Your imagination is not a tool you use.
It’s not a creative faculty that sits on the shelf until you decide to do some manifesting. It’s not something you pick up for a visualization session and put down when you go back to real life.
Your imagination is what you are.
This is the teaching at the center of everything Neville Goddard ever said. And it is the one most people intellectually agree with and practically ignore.
What Neville Actually Meant
When Neville said imagination creates reality, he wasn’t making a claim about the power of positive thinking. He was making a metaphysical claim about the nature of existence.
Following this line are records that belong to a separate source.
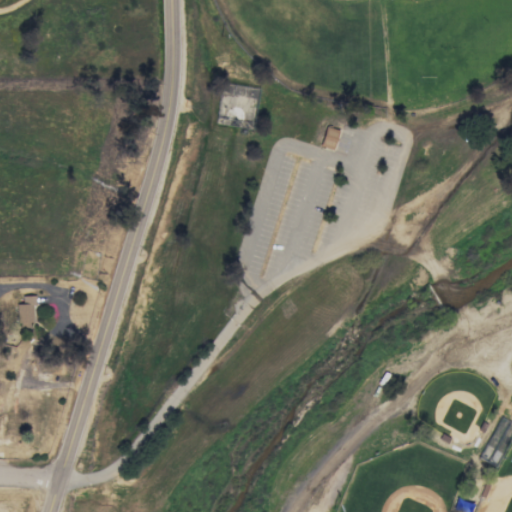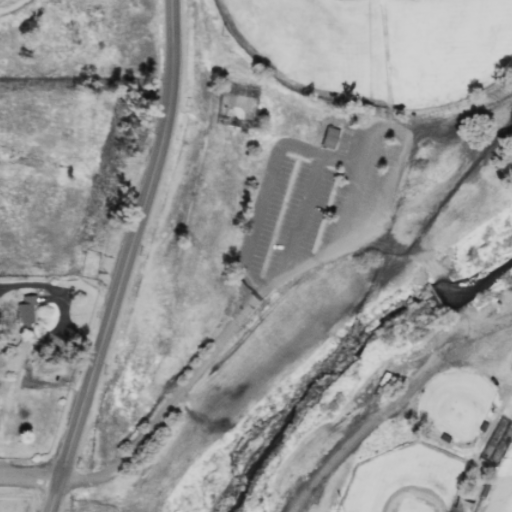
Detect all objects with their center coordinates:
park: (316, 39)
park: (449, 46)
building: (327, 137)
road: (261, 186)
parking lot: (318, 205)
road: (292, 217)
road: (130, 258)
road: (302, 268)
park: (317, 271)
building: (24, 309)
road: (387, 399)
park: (400, 475)
road: (31, 480)
park: (497, 486)
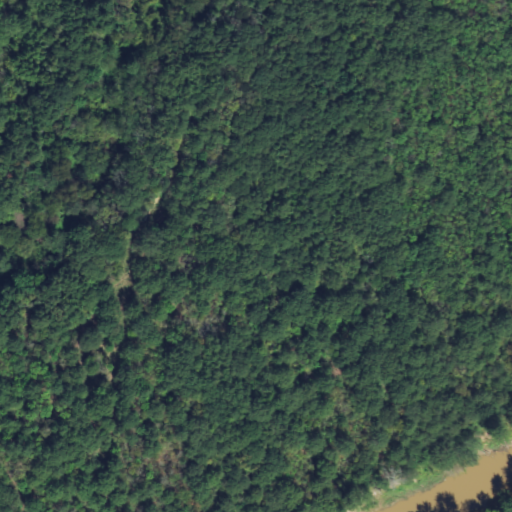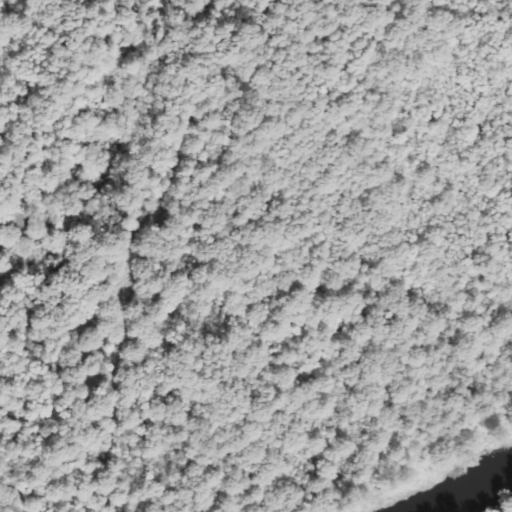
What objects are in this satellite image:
river: (472, 493)
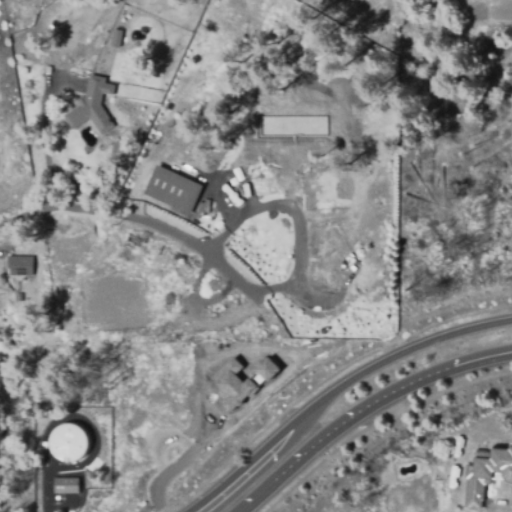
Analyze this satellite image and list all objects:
road: (440, 9)
building: (115, 38)
building: (116, 38)
building: (91, 106)
building: (89, 108)
road: (44, 144)
building: (172, 189)
building: (170, 192)
road: (108, 215)
building: (17, 266)
building: (19, 266)
building: (17, 296)
building: (267, 366)
building: (267, 368)
road: (321, 382)
building: (230, 383)
building: (232, 384)
road: (336, 388)
road: (363, 410)
road: (379, 421)
road: (212, 437)
building: (68, 441)
building: (67, 443)
building: (94, 466)
building: (486, 472)
building: (486, 472)
road: (44, 473)
building: (64, 485)
building: (66, 486)
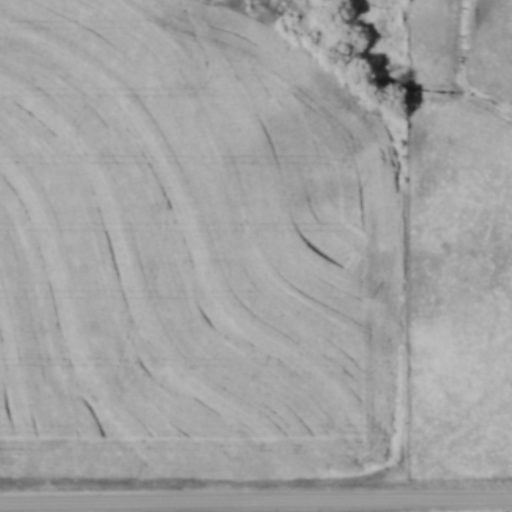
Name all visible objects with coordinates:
road: (255, 504)
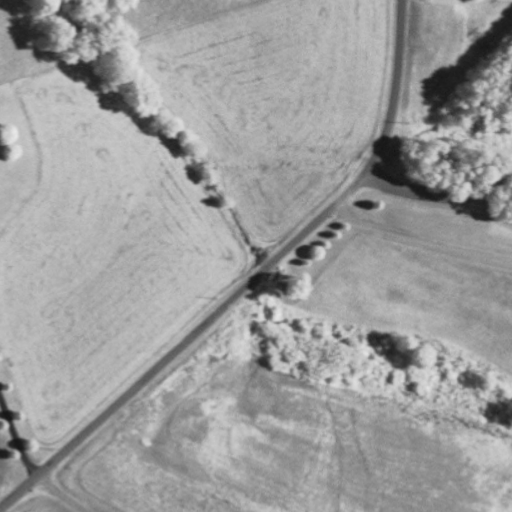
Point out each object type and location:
road: (250, 281)
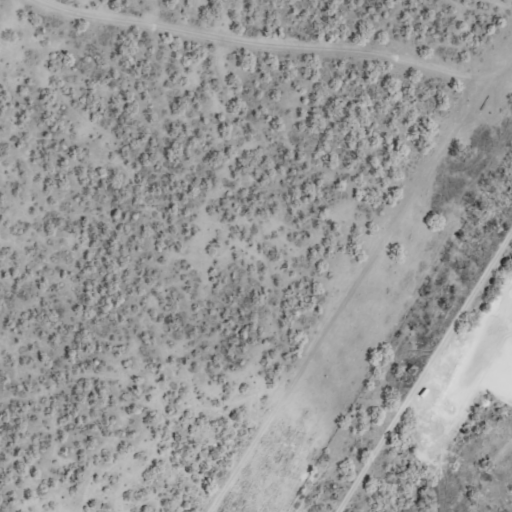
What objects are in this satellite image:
road: (254, 63)
railway: (431, 383)
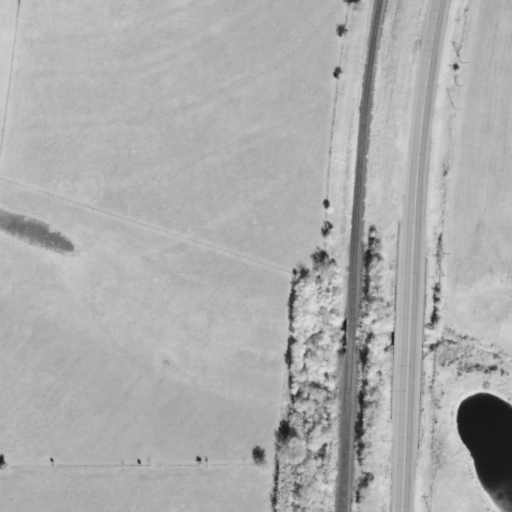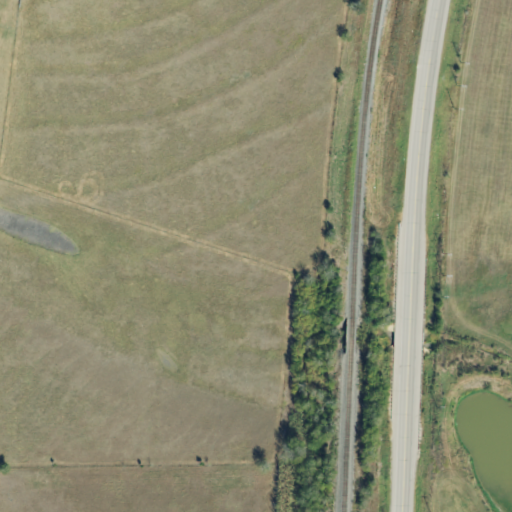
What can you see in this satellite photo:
railway: (350, 255)
road: (418, 255)
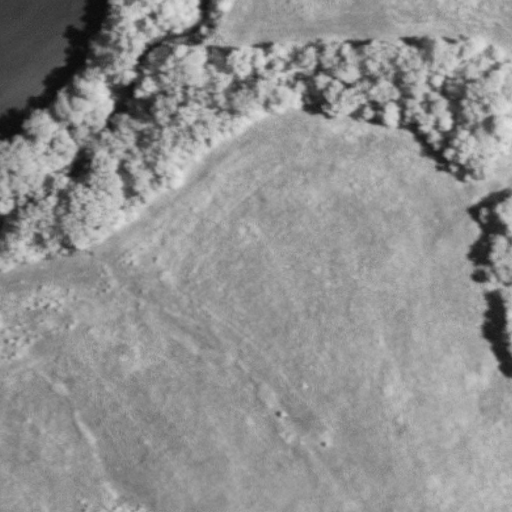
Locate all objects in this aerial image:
crop: (41, 53)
The world you see around you, every person, every circumstance, every opportunity and obstacle is imagination pushed out. It is the outer expression of what has been held as real in the inner world of consciousness.
Not some of it. All of it.
The money situation. The relationship. The health. The job. The quality of how people treat you. All of it is the physical manifestation of what imagination has been accepting as real.
This means two things that most people find difficult to hold simultaneously.
First: you are the cause of your entire experience. Not the victim of it, not the passive recipient of it. The author.
Second: since you are the cause, you can change it. From the inside. By changing what imagination accepts as real.
The Mistake Most People Make
The mistake is treating imagination as if you can turn it on and off when you feel like it. Your treat it like an activity you do during and imaginal session and then go about your day living from your old assumptions. You wonder why nothing actually changes.
But imagination doesn’t take breaks. You are always imagining. The question is never whether your imagination is active. It’s always active. The question is what it is accepting as real.
When you worry, you are imagining. When you replay an argument, you are imagining. When you rehearse the worst case scenario, you are imagining. When you scroll through someone’s social media feeding a fear, you are imagining.
All of it is creative. All of it is producing.
The disciplined use of imagination doesn’t mean just imaginal sessions. It means becoming conscious of what you are accepting as real in every moment and redirecting when that acceptance doesn’t match what you want to create.
One Thing to Try
Today, at some point, catch yourself in an act of imagination. The worry. The replay. The rehearsal of something you don’t want.
Don’t fight it. Just notice it and ask: what am I accepting as real right now?
And then: what would I rather accept as real?
Spend even thirty seconds in the alternate version. The one that goes the way you want it to. The one where the thing works out.
That thirty seconds is not nothing. That thirty seconds is the operant power of the universe.
You are always imagining. Imagine wonderful things.